Message from the Headmaster
‘A wise son brings joy to his father (and mother)’
Proverbs 10:1
Understanding Boys
Dear Parents and Carers
I am in the business of trying to understand boys, their motivations and how to influence them for good. Sometimes they can be an enigma, a kind of closed book. Over decades of interviewing boys, mostly in the middle years of Senior School, and asking them why they did certain things, the most frequent answer has been “I don’t know”. After much pondering over these decades, I have come to the view that often the truthful answer is that they don’t know.
If boys don’t entirely understand themselves, recent neuroscience casts some light on the mysteries. I am grateful to Christian Education consultant, Dr Richard Edlin, for crystallising much of the research.
What has become clear from research is that teenage boys’ reward systems (limbic systems) within their brains mature well before the inhibitory systems. The limbic system embeds instincts such as fear, lust, hunger and pleasure. Consequently, the brain’s reward system is very active in a teenage boy while the pre-frontal cortex, which is responsible for functions such as self-control, planning and self-awareness, is still developing. This is further elevated in the company of peers. Research indicates that teenagers experience music, drugs and the thrill of speed far more powerfully in the presence of peers. Research within a virtual driving experiment indicated that teenage boys responded as well as adults to risks and their mitigation, except in the company of peers, where risk increased threefold for 13 to 16 year olds. I experienced that 25 years ago in an actual driving situation with a Year 12 boy in the school I led at the time, driving very fast at night time on an unfamiliar rural road, in a borrowed car full of boys, where he had gained his licence only four days previously. Everything was wrong. It was indeed touch and go for a while in hospital after a major accident, but he survived.
A study on rodents involving alcohol consumption found that young mice consumed alcohol at the same rate as adult mice, except that in the company of other juveniles, they increased their consumption by 25 percent. Boys are not rodents, but there may be similarities across the species.
Research also shows that teenagers largely ignore warnings about the long term impact of smoking, but respond to information on the social effects (it gives you bad breath, it puts younger children in danger of passive smoking, you are being exploited by an adult industry).
Is there any good news about the teenage phase of boys? Absolutely! The teenage brain is far more receptive to learning than the brains of older people (sorry parents!). At a deep neural level, new information is written into the grey matter of the brain, expressed in structural changes to synapses, which can form durable webs of memory.
Why then do teenage boys in the middle adolescent years do what they do? It seemed a good idea at the time.

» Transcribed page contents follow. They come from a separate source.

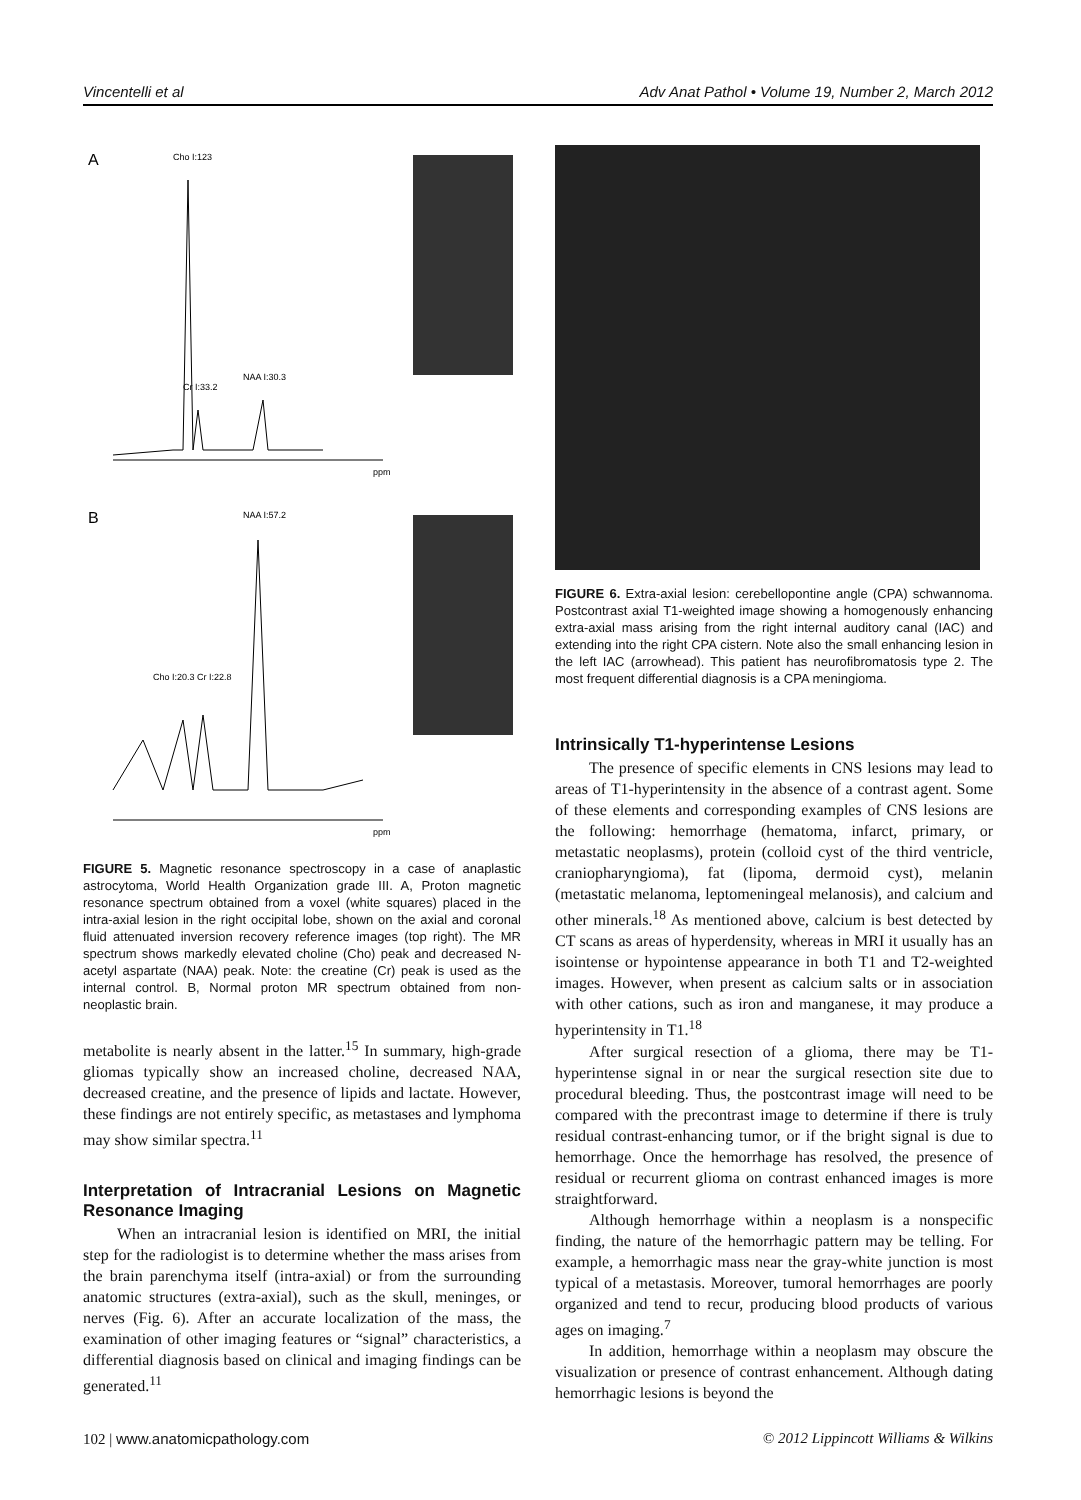Vincentelli et al Adv Anat Pathol • Volume 19, Number 2, March 2012
A
Cho I:123
Cr I:33.2
NAA I:30.3
ppm
B
NAA I:57.2
Cho I:20.3 Cr I:22.8
ppm
FIGURE 5. Magnetic resonance spectroscopy in a case of anaplastic astrocytoma, World Health Organization grade III. A, Proton magnetic resonance spectrum obtained from a voxel (white squares) placed in the intra-axial lesion in the right occipital lobe, shown on the axial and coronal fluid attenuated inversion recovery reference images (top right). The MR spectrum shows markedly elevated choline (Cho) peak and decreased N-acetyl aspartate (NAA) peak. Note: the creatine (Cr) peak is used as the internal control. B, Normal proton MR spectrum obtained from non-neoplastic brain.
metabolite is nearly absent in the latter.<sup>15</sup> In summary, high-grade gliomas typically show an increased choline, decreased NAA, decreased creatine, and the presence of lipids and lactate. However, these findings are not entirely specific, as metastases and lymphoma may show similar spectra.<sup>11</sup>
Interpretation of Intracranial Lesions on Magnetic Resonance Imaging
When an intracranial lesion is identified on MRI, the initial step for the radiologist is to determine whether the mass arises from the brain parenchyma itself (intra-axial) or from the surrounding anatomic structures (extra-axial), such as the skull, meninges, or nerves (Fig. 6). After an accurate localization of the mass, the examination of other imaging features or “signal” characteristics, a differential diagnosis based on clinical and imaging findings can be generated.<sup>11</sup>
FIGURE 6. Extra-axial lesion: cerebellopontine angle (CPA) schwannoma. Postcontrast axial T1-weighted image showing a homogenously enhancing extra-axial mass arising from the right internal auditory canal (IAC) and extending into the right CPA cistern. Note also the small enhancing lesion in the left IAC (arrowhead). This patient has neurofibromatosis type 2. The most frequent differential diagnosis is a CPA meningioma.
Intrinsically T1-hyperintense Lesions
The presence of specific elements in CNS lesions may lead to areas of T1-hyperintensity in the absence of a contrast agent. Some of these elements and corresponding examples of CNS lesions are the following: hemorrhage (hematoma, infarct, primary, or metastatic neoplasms), protein (colloid cyst of the third ventricle, craniopharyngioma), fat (lipoma, dermoid cyst), melanin (metastatic melanoma, leptomeningeal melanosis), and calcium and other minerals.<sup>18</sup> As mentioned above, calcium is best detected by CT scans as areas of hyperdensity, whereas in MRI it usually has an isointense or hypointense appearance in both T1 and T2-weighted images. However, when present as calcium salts or in association with other cations, such as iron and manganese, it may produce a hyperintensity in T1.<sup>18</sup>
After surgical resection of a glioma, there may be T1-hyperintense signal in or near the surgical resection site due to procedural bleeding. Thus, the postcontrast image will need to be compared with the precontrast image to determine if there is truly residual contrast-enhancing tumor, or if the bright signal is due to hemorrhage. Once the hemorrhage has resolved, the presence of residual or recurrent glioma on contrast enhanced images is more straightforward.
Although hemorrhage within a neoplasm is a nonspecific finding, the nature of the hemorrhagic pattern may be telling. For example, a hemorrhagic mass near the gray-white junction is most typical of a metastasis. Moreover, tumoral hemorrhages are poorly organized and tend to recur, producing blood products of various ages on imaging.<sup>7</sup>
In addition, hemorrhage within a neoplasm may obscure the visualization or presence of contrast enhancement. Although dating hemorrhagic lesions is beyond the
102 | www.anatomicpathology.com © 2012 Lippincott Williams & Wilkins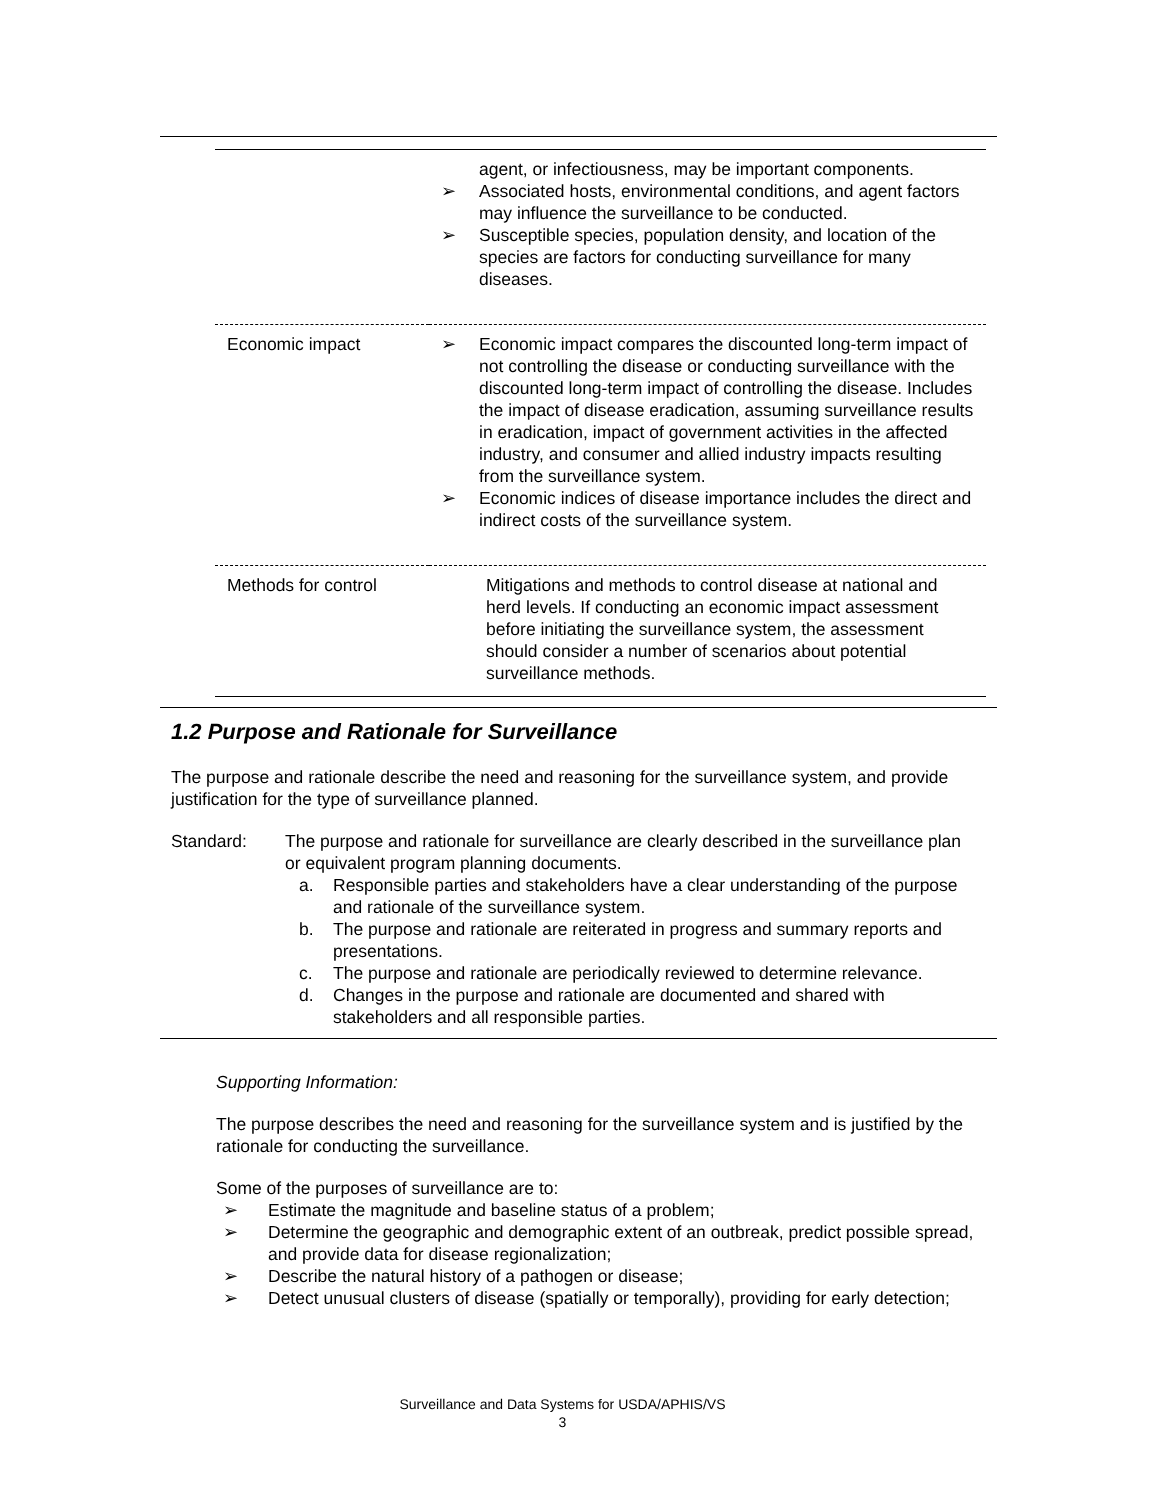| | agent, or infectiousness, may be important components. ➢ Associated hosts, environmental conditions, and agent factors may influence the surveillance to be conducted. ➢ Susceptible species, population density, and location of the species are factors for conducting surveillance for many diseases. |
| Economic impact | ➢ Economic impact compares the discounted long-term impact of not controlling the disease or conducting surveillance with the discounted long-term impact of controlling the disease. Includes the impact of disease eradication, assuming surveillance results in eradication, impact of government activities in the affected industry, and consumer and allied industry impacts resulting from the surveillance system. ➢ Economic indices of disease importance includes the direct and indirect costs of the surveillance system. |
| Methods for control | Mitigations and methods to control disease at national and herd levels. If conducting an economic impact assessment before initiating the surveillance system, the assessment should consider a number of scenarios about potential surveillance methods. |
1.2 Purpose and Rationale for Surveillance
The purpose and rationale describe the need and reasoning for the surveillance system, and provide justification for the type of surveillance planned.
Standard: The purpose and rationale for surveillance are clearly described in the surveillance plan or equivalent program planning documents.
a. Responsible parties and stakeholders have a clear understanding of the purpose and rationale of the surveillance system.
b. The purpose and rationale are reiterated in progress and summary reports and presentations.
c. The purpose and rationale are periodically reviewed to determine relevance.
d. Changes in the purpose and rationale are documented and shared with stakeholders and all responsible parties.
Supporting Information:
The purpose describes the need and reasoning for the surveillance system and is justified by the rationale for conducting the surveillance.
Some of the purposes of surveillance are to:
➢ Estimate the magnitude and baseline status of a problem;
➢ Determine the geographic and demographic extent of an outbreak, predict possible spread, and provide data for disease regionalization;
➢ Describe the natural history of a pathogen or disease;
➢ Detect unusual clusters of disease (spatially or temporally), providing for early detection;
Surveillance and Data Systems for USDA/APHIS/VS
3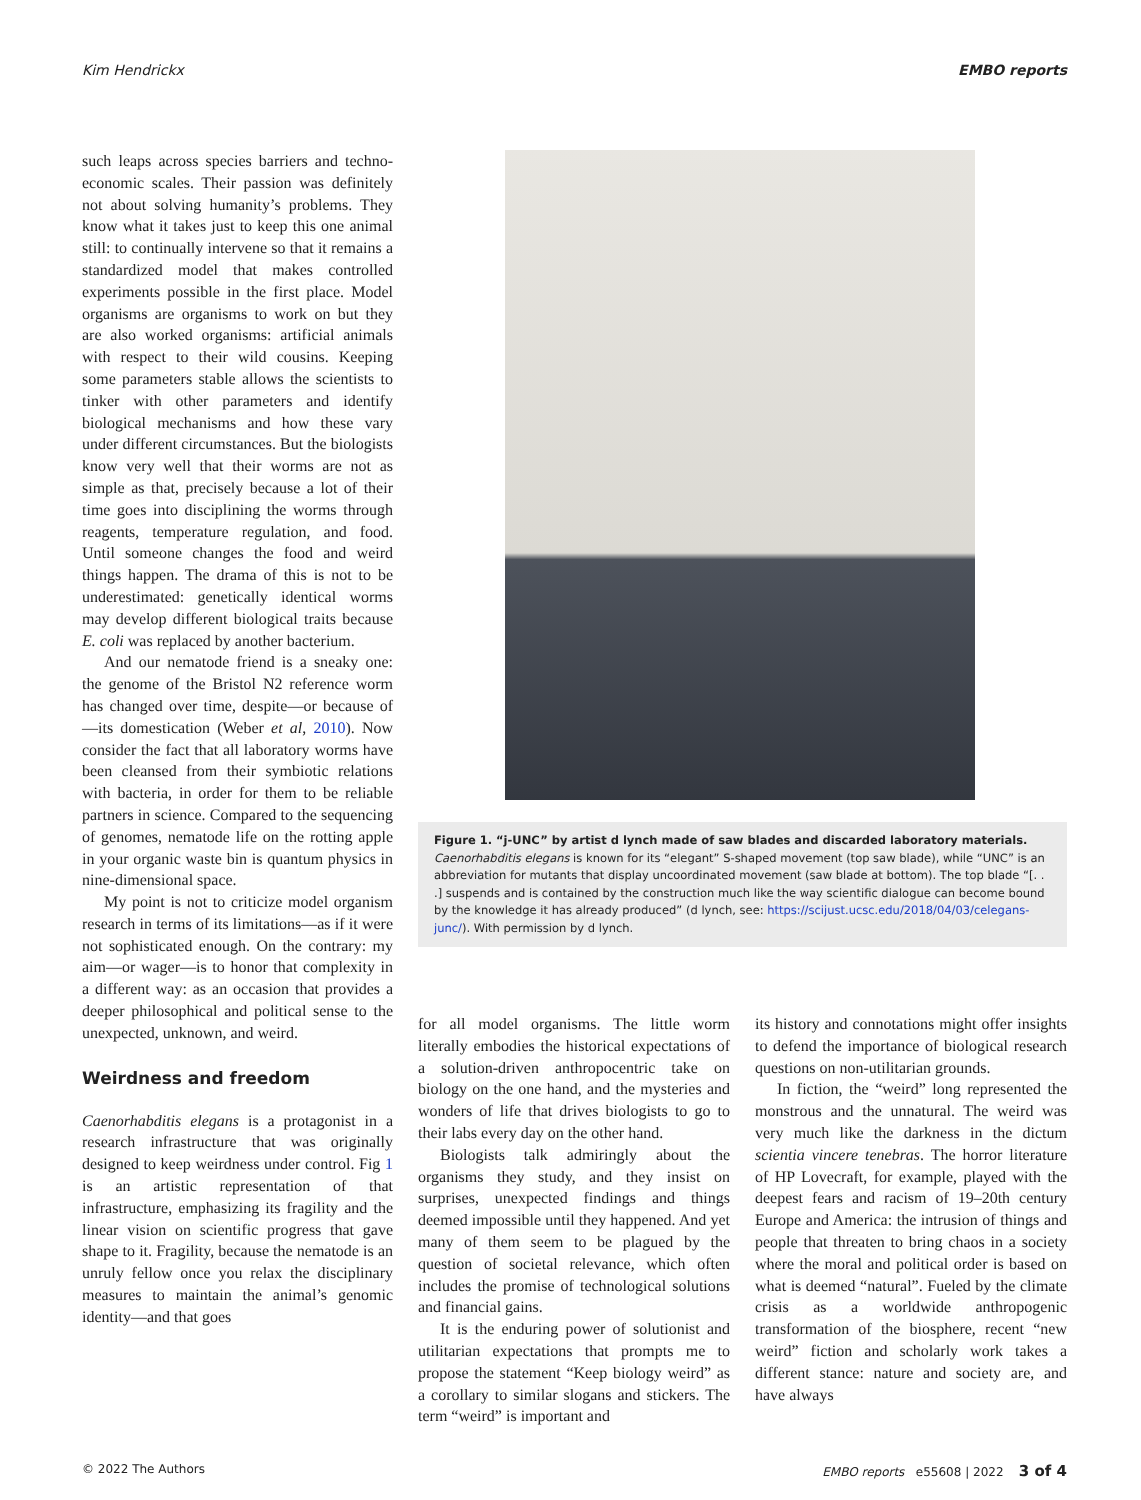Kim Hendrickx EMBO reports
such leaps across species barriers and techno-economic scales. Their passion was definitely not about solving humanity’s problems. They know what it takes just to keep this one animal still: to continually intervene so that it remains a standardized model that makes controlled experiments possible in the first place. Model organisms are organisms to work on but they are also worked organisms: artificial animals with respect to their wild cousins. Keeping some parameters stable allows the scientists to tinker with other parameters and identify biological mechanisms and how these vary under different circumstances. But the biologists know very well that their worms are not as simple as that, precisely because a lot of their time goes into disciplining the worms through reagents, temperature regulation, and food. Until someone changes the food and weird things happen. The drama of this is not to be underestimated: genetically identical worms may develop different biological traits because E. coli was replaced by another bacterium.
And our nematode friend is a sneaky one: the genome of the Bristol N2 reference worm has changed over time, despite—or because of—its domestication (Weber et al, 2010). Now consider the fact that all laboratory worms have been cleansed from their symbiotic relations with bacteria, in order for them to be reliable partners in science. Compared to the sequencing of genomes, nematode life on the rotting apple in your organic waste bin is quantum physics in nine-dimensional space.
My point is not to criticize model organism research in terms of its limitations—as if it were not sophisticated enough. On the contrary: my aim—or wager—is to honor that complexity in a different way: as an occasion that provides a deeper philosophical and political sense to the unexpected, unknown, and weird.
Weirdness and freedom
Caenorhabditis elegans is a protagonist in a research infrastructure that was originally designed to keep weirdness under control. Fig 1 is an artistic representation of that infrastructure, emphasizing its fragility and the linear vision on scientific progress that gave shape to it. Fragility, because the nematode is an unruly fellow once you relax the disciplinary measures to maintain the animal’s genomic identity—and that goes
Figure 1. “j-UNC” by artist d lynch made of saw blades and discarded laboratory materials.
Caenorhabditis elegans is known for its “elegant” S-shaped movement (top saw blade), while “UNC” is an abbreviation for mutants that display uncoordinated movement (saw blade at bottom). The top blade “[. . .] suspends and is contained by the construction much like the way scientific dialogue can become bound by the knowledge it has already produced” (d lynch, see: https://scijust.ucsc.edu/2018/04/03/celegans-junc/). With permission by d lynch.
for all model organisms. The little worm literally embodies the historical expectations of a solution-driven anthropocentric take on biology on the one hand, and the mysteries and wonders of life that drives biologists to go to their labs every day on the other hand.
Biologists talk admiringly about the organisms they study, and they insist on surprises, unexpected findings and things deemed impossible until they happened. And yet many of them seem to be plagued by the question of societal relevance, which often includes the promise of technological solutions and financial gains.
It is the enduring power of solutionist and utilitarian expectations that prompts me to propose the statement “Keep biology weird” as a corollary to similar slogans and stickers. The term “weird” is important and
its history and connotations might offer insights to defend the importance of biological research questions on non-utilitarian grounds.
In fiction, the “weird” long represented the monstrous and the unnatural. The weird was very much like the darkness in the dictum scientia vincere tenebras. The horror literature of HP Lovecraft, for example, played with the deepest fears and racism of 19–20th century Europe and America: the intrusion of things and people that threaten to bring chaos in a society where the moral and political order is based on what is deemed “natural”. Fueled by the climate crisis as a worldwide anthropogenic transformation of the biosphere, recent “new weird” fiction and scholarly work takes a different stance: nature and society are, and have always
© 2022 The Authors EMBO reports e55608 | 2022 3 of 4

Perhaps boys may benefit from a sign across their foreheads, “Under Construction?!”. Having said that, there is much to praise and much to enjoy through the teenage years, for boys themselves and for those who are bound to observe them, lead them and teach them. I think, on the whole, our boys at Shore do very well. I hope our parents experience the blessing of Proverbs 10:1 “A wise son brings joy to his father (and mother)”.